┌─ AVAILABLE RECORDS
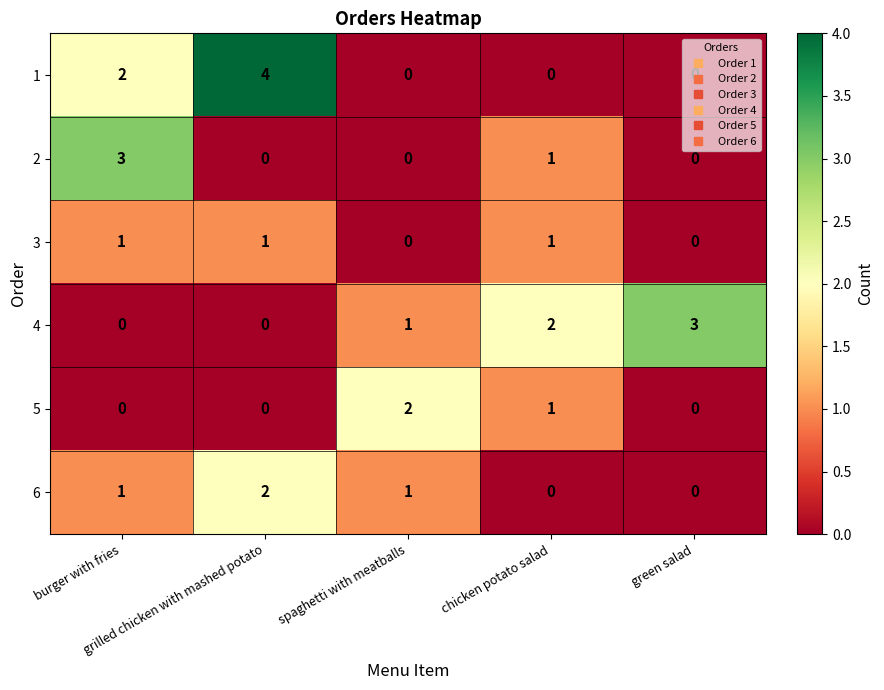

Count the number of categories in the chart.

5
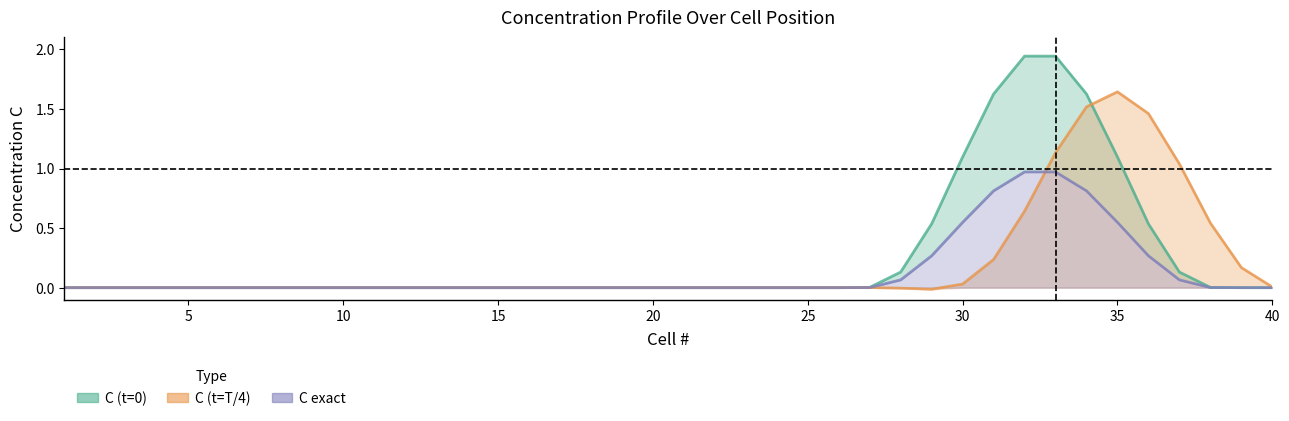

Reading right to left, transcribe all the data shown in this chart.

C (t=0): 40=0.0	39=0.0	38=0.0	37=0.1	36=0.5	35=1.1	34=1.6	33=1.9	32=1.9	31=1.6	30=1.1	29=0.5	28=0.1	27=0.0	26=0.0	25=0.0	24=0.0	23=0.0	22=0.0	21=0.0	20=0.0	19=0.0	18=0.0	17=0.0	16=0.0	15=0.0	14=0.0	13=0.0	12=0.0	11=0.0	10=0.0	9=0.0	8=0.0	7=0.0	6=0.0	5=0.0	4=0.0	3=0.0	2=0.0	1=0.0
C (t=T/4): 40=0.0	39=0.2	38=0.5	37=1.0	36=1.5	35=1.6	34=1.5	33=1.1	32=0.6	31=0.2	30=0.0	29=-0.0	28=-0.0	27=0.0	26=0.0	25=-0.0	24=0.0	23=-0.0	22=0.0	21=0.0	20=-0.0	19=0.0	18=0.0	17=0.0	16=0.0	15=0.0	14=0.0	13=0.0	12=0.0	11=0.0	10=0.0	9=0.0	8=0.0	7=0.0	6=0.0	5=0.0	4=0.0	3=0.0	2=0.0	1=0.0
C exact: 40=0.0	39=0.0	38=0.0	37=0.1	36=0.3	35=0.5	34=0.8	33=1.0	32=1.0	31=0.8	30=0.5	29=0.3	28=0.1	27=0.0	26=0.0	25=0.0	24=0.0	23=0.0	22=0.0	21=0.0	20=0.0	19=0.0	18=0.0	17=0.0	16=0.0	15=0.0	14=0.0	13=0.0	12=0.0	11=0.0	10=0.0	9=0.0	8=0.0	7=0.0	6=0.0	5=0.0	4=0.0	3=0.0	2=0.0	1=0.0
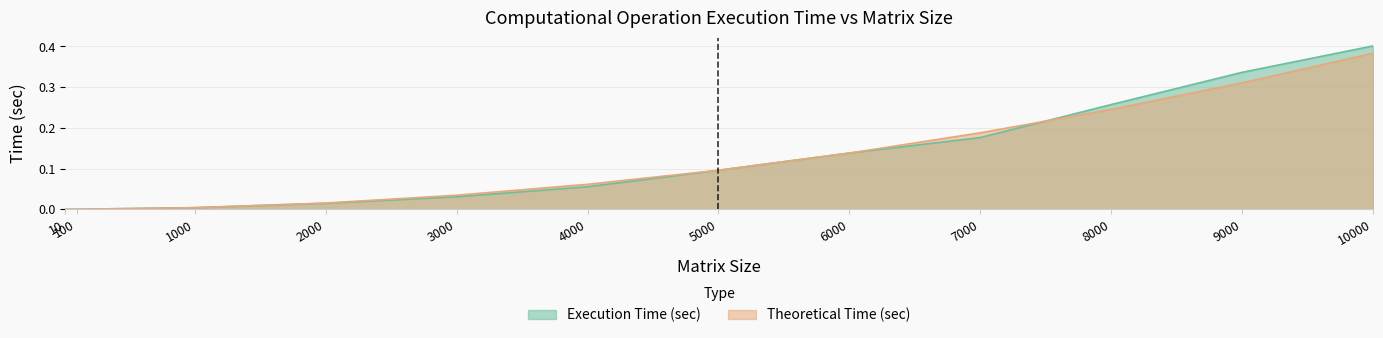

Rank the series by their maximum value, from highest to lowest.

Execution Time (sec), Theoretical Time (sec)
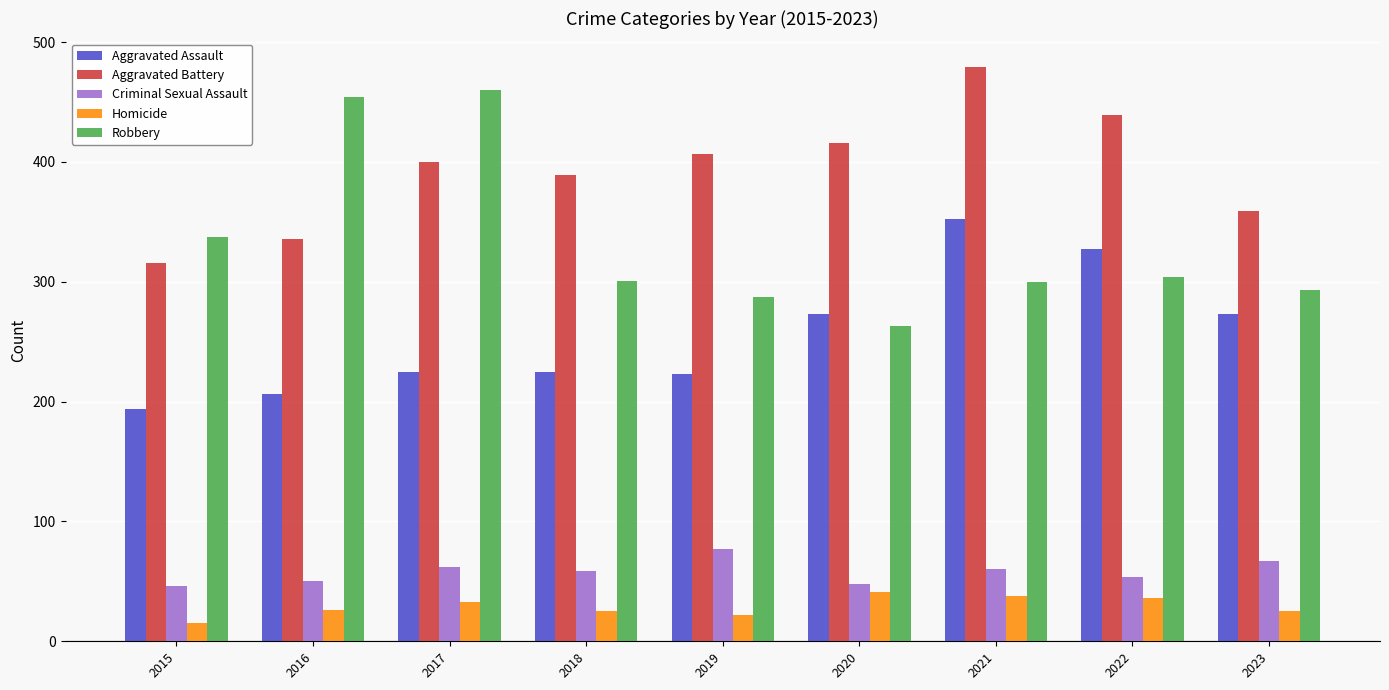

How many bars are there in total?

45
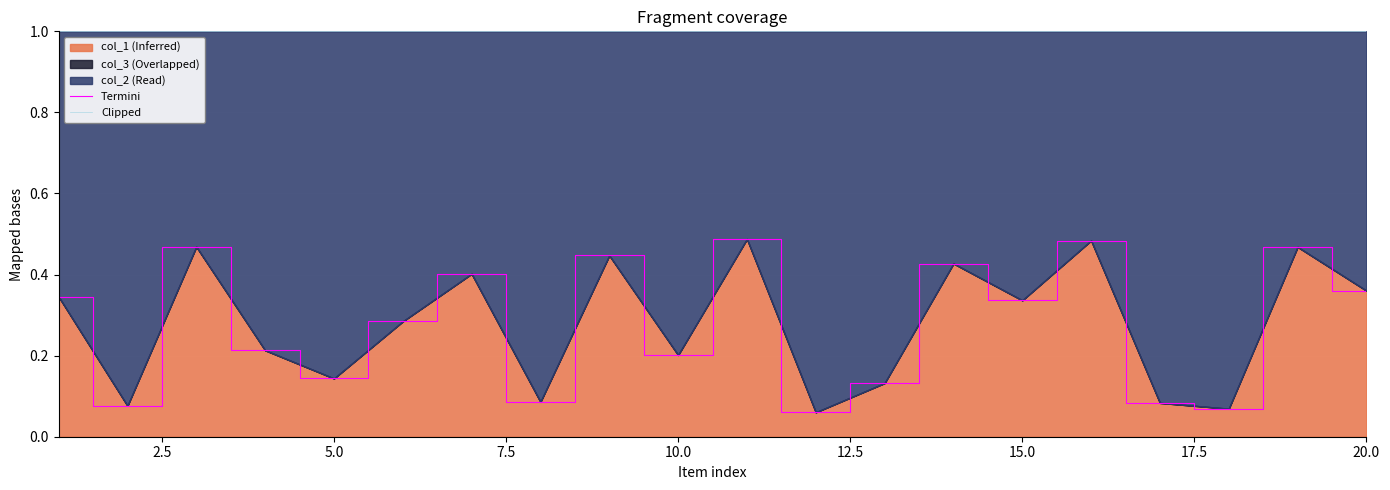

What is the highest value of the Termini series?

0.5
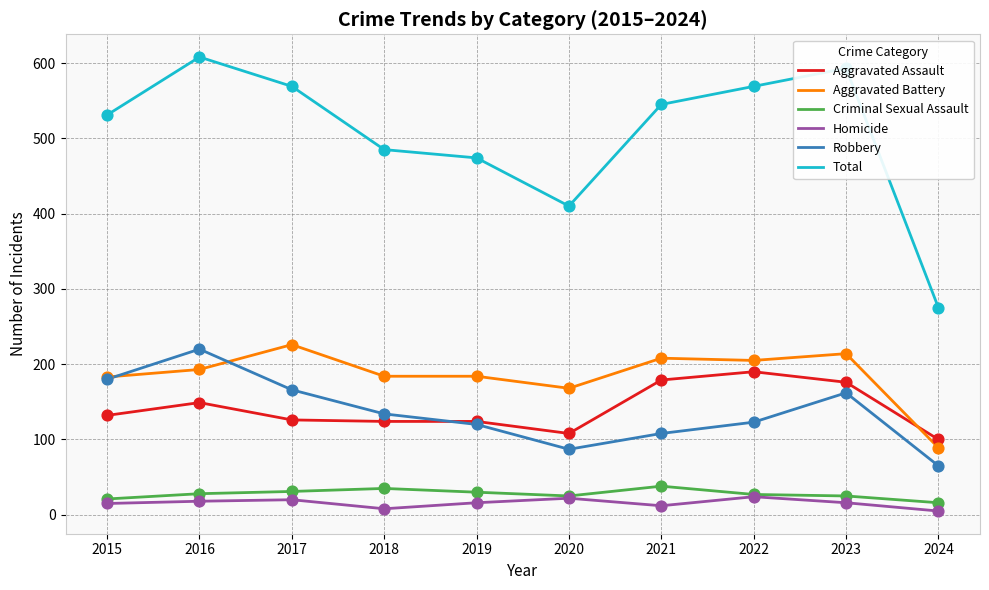

What is the spread (max minus min) of values at 2016?

590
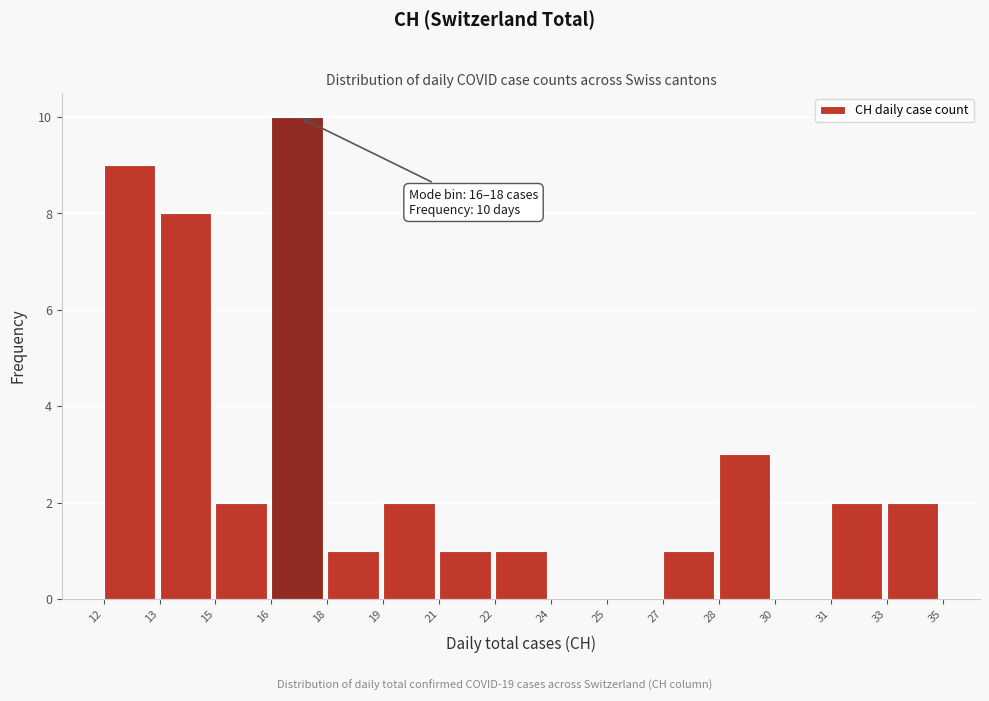

Reading right to left, extract all data points from this chart.

33=2	31=2	30=0	28=3	27=1	25=0	24=0	22=1	21=1	19=2	18=1	16=10	15=2	13=8	12=9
└─
**WHAT YOU HAVE TO DO:**
Retype the data above line for line, without changing anything, and leave out the pictures.

**RESPONSE TO THE EXERCISE:**
Count the number of categories in the chart.

5

Reading right to left, transcribe all the data shown in this chart.

C (t=0): 40=0.0	39=0.0	38=0.0	37=0.1	36=0.5	35=1.1	34=1.6	33=1.9	32=1.9	31=1.6	30=1.1	29=0.5	28=0.1	27=0.0	26=0.0	25=0.0	24=0.0	23=0.0	22=0.0	21=0.0	20=0.0	19=0.0	18=0.0	17=0.0	16=0.0	15=0.0	14=0.0	13=0.0	12=0.0	11=0.0	10=0.0	9=0.0	8=0.0	7=0.0	6=0.0	5=0.0	4=0.0	3=0.0	2=0.0	1=0.0
C (t=T/4): 40=0.0	39=0.2	38=0.5	37=1.0	36=1.5	35=1.6	34=1.5	33=1.1	32=0.6	31=0.2	30=0.0	29=-0.0	28=-0.0	27=0.0	26=0.0	25=-0.0	24=0.0	23=-0.0	22=0.0	21=0.0	20=-0.0	19=0.0	18=0.0	17=0.0	16=0.0	15=0.0	14=0.0	13=0.0	12=0.0	11=0.0	10=0.0	9=0.0	8=0.0	7=0.0	6=0.0	5=0.0	4=0.0	3=0.0	2=0.0	1=0.0
C exact: 40=0.0	39=0.0	38=0.0	37=0.1	36=0.3	35=0.5	34=0.8	33=1.0	32=1.0	31=0.8	30=0.5	29=0.3	28=0.1	27=0.0	26=0.0	25=0.0	24=0.0	23=0.0	22=0.0	21=0.0	20=0.0	19=0.0	18=0.0	17=0.0	16=0.0	15=0.0	14=0.0	13=0.0	12=0.0	11=0.0	10=0.0	9=0.0	8=0.0	7=0.0	6=0.0	5=0.0	4=0.0	3=0.0	2=0.0	1=0.0

Rank the series by their maximum value, from highest to lowest.

Execution Time (sec), Theoretical Time (sec)

How many bars are there in total?

45

What is the highest value of the Termini series?

0.5

What is the spread (max minus min) of values at 2016?

590

Reading right to left, extract all data points from this chart.

33=2	31=2	30=0	28=3	27=1	25=0	24=0	22=1	21=1	19=2	18=1	16=10	15=2	13=8	12=9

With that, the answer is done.